This study addresses the lack of empirical evaluation regarding the error costs and institutional compatibility of AI systems in the initial screening of high-risk research proposals. It introduces a novel assessment framework that explicitly incorporates error asymmetry—particularly the critical impact of irreversible false negatives—and institutional governance requirements. The authors compare a rule-based TF-IDF approach with large language model (LLM) semantic classification in the context of national-level grant proposal screening. Results demonstrate that the TF-IDF method substantially outperforms the LLM, achieving a recall of 78.95% (versus 45.82%) and generating only 68 false negatives (versus 175), thereby significantly reducing the erroneous rejection of high-quality proposals. The findings underscore that transparency and auditability should take precedence over model complexity, offering a new paradigm for institutionally aligned AI-assisted peer review.

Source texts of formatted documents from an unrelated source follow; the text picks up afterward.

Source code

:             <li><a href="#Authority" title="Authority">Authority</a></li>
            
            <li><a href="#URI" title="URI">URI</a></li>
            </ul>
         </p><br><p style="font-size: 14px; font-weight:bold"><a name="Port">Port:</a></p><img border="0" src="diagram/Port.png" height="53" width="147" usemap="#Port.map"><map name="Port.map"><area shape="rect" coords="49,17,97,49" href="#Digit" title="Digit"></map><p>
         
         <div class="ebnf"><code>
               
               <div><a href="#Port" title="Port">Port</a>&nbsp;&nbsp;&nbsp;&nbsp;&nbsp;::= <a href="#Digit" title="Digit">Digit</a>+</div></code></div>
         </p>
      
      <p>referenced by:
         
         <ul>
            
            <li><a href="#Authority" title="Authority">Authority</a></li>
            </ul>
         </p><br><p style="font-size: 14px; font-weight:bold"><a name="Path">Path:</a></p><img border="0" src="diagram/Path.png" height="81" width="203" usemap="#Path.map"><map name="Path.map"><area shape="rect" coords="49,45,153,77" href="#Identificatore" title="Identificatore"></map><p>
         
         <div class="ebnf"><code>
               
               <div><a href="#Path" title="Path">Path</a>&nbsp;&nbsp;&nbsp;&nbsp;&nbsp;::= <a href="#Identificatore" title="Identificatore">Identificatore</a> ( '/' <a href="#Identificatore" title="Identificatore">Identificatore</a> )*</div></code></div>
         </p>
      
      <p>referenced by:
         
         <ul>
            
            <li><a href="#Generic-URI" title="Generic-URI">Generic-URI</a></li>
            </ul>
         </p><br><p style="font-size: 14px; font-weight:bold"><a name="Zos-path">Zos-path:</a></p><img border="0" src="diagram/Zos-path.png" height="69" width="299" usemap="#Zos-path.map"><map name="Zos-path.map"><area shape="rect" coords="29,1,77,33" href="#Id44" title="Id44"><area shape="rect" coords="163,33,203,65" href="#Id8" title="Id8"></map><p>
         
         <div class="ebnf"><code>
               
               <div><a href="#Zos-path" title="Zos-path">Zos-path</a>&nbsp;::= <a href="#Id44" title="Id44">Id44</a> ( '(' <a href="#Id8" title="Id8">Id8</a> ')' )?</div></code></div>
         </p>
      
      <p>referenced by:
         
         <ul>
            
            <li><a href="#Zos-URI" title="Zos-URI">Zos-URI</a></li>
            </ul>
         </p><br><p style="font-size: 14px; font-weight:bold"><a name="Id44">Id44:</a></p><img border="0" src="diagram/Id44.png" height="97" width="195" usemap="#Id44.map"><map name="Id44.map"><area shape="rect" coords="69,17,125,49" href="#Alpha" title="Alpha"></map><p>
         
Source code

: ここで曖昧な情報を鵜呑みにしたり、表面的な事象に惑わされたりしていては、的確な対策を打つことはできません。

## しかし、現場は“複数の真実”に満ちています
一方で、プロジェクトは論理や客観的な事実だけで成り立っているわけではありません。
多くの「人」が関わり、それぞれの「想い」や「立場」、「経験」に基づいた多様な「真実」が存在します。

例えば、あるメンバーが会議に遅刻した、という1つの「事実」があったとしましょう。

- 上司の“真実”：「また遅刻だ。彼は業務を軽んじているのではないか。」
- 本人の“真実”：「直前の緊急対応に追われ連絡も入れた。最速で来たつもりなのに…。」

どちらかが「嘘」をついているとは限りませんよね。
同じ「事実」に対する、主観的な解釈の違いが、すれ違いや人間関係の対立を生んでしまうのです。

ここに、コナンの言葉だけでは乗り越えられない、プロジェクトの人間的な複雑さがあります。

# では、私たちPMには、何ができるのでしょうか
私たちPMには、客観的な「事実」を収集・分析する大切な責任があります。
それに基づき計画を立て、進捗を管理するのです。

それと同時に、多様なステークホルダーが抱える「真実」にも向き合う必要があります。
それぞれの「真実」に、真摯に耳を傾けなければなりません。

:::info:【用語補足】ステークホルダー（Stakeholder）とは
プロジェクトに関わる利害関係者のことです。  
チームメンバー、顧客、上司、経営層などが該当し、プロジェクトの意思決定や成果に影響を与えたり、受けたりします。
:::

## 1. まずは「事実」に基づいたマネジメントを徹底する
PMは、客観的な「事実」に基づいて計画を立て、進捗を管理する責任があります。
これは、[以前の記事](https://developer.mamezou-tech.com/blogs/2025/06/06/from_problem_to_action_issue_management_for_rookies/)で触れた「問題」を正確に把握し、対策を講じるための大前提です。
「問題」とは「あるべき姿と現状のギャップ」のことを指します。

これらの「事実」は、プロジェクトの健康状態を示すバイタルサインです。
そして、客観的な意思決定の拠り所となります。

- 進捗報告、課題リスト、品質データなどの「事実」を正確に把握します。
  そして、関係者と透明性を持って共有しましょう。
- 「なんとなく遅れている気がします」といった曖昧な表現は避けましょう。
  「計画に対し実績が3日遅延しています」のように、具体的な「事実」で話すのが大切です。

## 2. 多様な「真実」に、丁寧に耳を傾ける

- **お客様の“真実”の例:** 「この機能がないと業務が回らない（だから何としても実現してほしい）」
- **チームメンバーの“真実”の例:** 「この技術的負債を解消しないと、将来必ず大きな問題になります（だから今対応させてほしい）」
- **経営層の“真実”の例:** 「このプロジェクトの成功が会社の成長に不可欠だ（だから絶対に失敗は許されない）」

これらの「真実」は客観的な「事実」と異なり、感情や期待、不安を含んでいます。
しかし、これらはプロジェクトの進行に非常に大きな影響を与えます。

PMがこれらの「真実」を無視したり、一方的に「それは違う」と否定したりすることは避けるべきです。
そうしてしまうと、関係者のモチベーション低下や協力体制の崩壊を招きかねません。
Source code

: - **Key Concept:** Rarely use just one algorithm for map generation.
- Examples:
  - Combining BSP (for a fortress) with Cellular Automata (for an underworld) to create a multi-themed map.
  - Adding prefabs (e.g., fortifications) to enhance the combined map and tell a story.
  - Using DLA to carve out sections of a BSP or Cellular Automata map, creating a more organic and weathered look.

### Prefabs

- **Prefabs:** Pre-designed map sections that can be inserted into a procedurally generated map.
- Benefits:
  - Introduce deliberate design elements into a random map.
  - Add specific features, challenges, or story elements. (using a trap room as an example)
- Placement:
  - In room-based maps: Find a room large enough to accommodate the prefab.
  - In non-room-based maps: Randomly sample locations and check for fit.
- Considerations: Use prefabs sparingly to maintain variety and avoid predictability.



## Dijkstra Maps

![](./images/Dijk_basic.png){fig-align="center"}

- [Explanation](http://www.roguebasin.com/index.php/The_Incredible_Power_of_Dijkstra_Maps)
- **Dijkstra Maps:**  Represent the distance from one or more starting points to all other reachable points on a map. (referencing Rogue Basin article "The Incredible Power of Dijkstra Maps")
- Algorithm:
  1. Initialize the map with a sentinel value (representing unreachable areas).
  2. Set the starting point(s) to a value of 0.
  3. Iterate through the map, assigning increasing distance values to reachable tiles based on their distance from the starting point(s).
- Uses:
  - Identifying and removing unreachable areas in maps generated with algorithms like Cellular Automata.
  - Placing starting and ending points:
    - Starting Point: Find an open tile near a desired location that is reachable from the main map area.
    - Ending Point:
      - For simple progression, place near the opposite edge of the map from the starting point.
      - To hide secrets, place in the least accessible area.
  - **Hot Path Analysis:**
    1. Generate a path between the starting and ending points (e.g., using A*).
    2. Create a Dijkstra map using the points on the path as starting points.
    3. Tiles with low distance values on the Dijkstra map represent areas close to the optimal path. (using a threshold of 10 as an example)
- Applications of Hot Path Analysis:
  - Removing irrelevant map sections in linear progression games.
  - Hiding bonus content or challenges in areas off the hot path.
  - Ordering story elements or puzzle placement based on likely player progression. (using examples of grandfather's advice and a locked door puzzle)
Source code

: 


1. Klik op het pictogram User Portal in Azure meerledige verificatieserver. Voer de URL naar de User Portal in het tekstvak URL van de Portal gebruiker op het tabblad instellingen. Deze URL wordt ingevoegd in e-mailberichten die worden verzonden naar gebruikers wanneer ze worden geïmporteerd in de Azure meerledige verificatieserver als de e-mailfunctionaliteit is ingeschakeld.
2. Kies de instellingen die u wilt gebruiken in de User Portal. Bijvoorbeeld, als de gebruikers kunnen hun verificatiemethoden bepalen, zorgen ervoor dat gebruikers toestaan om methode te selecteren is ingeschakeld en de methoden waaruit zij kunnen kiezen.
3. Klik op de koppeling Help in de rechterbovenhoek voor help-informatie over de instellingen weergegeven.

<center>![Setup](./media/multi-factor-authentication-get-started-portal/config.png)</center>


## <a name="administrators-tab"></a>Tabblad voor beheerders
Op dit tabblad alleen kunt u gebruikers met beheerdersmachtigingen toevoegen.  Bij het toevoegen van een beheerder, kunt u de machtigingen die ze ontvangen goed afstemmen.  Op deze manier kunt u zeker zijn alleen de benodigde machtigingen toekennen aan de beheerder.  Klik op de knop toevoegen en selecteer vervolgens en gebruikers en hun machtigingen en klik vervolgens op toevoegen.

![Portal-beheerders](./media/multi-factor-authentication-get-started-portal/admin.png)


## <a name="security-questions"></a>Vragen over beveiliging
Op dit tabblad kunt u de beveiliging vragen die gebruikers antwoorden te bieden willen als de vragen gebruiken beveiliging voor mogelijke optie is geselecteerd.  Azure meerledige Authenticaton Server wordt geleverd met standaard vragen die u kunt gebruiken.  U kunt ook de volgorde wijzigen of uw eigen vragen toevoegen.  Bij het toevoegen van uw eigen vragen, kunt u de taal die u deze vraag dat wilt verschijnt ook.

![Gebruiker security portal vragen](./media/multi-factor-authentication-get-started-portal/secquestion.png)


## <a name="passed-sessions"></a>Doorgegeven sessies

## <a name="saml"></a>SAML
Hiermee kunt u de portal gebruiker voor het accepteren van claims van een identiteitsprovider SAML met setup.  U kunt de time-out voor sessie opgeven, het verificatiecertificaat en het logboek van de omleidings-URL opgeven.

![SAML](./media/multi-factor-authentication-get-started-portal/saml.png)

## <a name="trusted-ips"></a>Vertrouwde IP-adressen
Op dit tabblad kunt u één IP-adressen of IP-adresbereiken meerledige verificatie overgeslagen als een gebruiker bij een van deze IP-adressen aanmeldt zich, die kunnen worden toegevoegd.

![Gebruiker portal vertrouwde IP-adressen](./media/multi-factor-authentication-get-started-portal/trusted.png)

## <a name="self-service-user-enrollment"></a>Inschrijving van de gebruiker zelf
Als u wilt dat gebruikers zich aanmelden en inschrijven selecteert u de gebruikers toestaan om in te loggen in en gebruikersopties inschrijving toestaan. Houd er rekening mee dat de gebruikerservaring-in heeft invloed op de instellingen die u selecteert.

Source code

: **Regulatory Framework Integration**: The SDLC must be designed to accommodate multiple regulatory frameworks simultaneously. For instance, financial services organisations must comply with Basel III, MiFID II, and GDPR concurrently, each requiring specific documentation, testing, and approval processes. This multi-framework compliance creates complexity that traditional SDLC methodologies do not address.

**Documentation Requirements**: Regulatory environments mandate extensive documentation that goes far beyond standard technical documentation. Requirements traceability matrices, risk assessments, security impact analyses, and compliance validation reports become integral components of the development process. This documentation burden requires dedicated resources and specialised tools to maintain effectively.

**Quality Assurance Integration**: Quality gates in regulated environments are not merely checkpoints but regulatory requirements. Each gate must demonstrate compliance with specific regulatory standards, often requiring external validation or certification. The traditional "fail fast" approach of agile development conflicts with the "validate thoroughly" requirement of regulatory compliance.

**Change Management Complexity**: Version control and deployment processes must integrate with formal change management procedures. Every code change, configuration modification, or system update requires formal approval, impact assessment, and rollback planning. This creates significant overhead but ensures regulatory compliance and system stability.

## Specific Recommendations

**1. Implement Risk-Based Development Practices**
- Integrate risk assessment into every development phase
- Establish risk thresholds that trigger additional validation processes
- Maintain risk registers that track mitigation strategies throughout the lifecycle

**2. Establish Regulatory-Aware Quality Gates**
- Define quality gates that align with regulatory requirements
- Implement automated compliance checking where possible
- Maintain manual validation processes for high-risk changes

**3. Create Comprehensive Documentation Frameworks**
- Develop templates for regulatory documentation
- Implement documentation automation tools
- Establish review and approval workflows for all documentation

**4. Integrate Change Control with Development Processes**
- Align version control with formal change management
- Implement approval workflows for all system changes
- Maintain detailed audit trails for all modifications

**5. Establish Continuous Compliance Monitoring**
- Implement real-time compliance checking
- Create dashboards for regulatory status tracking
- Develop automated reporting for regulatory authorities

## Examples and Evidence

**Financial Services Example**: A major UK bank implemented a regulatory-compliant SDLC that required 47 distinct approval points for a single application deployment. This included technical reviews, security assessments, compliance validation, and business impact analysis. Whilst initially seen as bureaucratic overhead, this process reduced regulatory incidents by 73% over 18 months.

Research funding agencies are increasingly exploring automated tools to support early-stage proposal screening. Recent advances in large language models (LLMs) have generated optimism regarding their use for text-based evaluation, yet their institutional suitability for high-stakes screening decisions remains underexplored. In particular, there is limited empirical evidence on how automated screening systems perform when evaluated against institutional error costs. This study compares two automated approaches for proposal screening against the priorities of a national funding call: A transparent, rule-based method using term frequency-inverse document frequency (TF-IDF) with domain-specific keyword engineering, and a semantic classification approach based on a large language model. Using selection committee decisions as ground truth for 959 proposals, we evaluate performance with particular attention to error structure. The results show that the TF-IDF-based approach outperforms the LLM-based system across standard metrics, achieving substantially higher recall (78.95\% vs 45.82\%) and producing far fewer false negatives (68 vs 175). The LLM-based system excludes more than half of the proposals ultimately selected by the committee. While false positives can be corrected through subsequent peer review, false negatives represent an irrecoverable exclusion from expert evaluation. By foregrounding error asymmetry and institutional context, this study demonstrates that the suitability of automated screening systems depends not on model sophistication alone, but on how their error profiles, transparency, and auditability align with research evaluation practice. These findings suggest that evaluation design and error tolerance should guide the use of AI-assisted screening tools in research funding more broadly.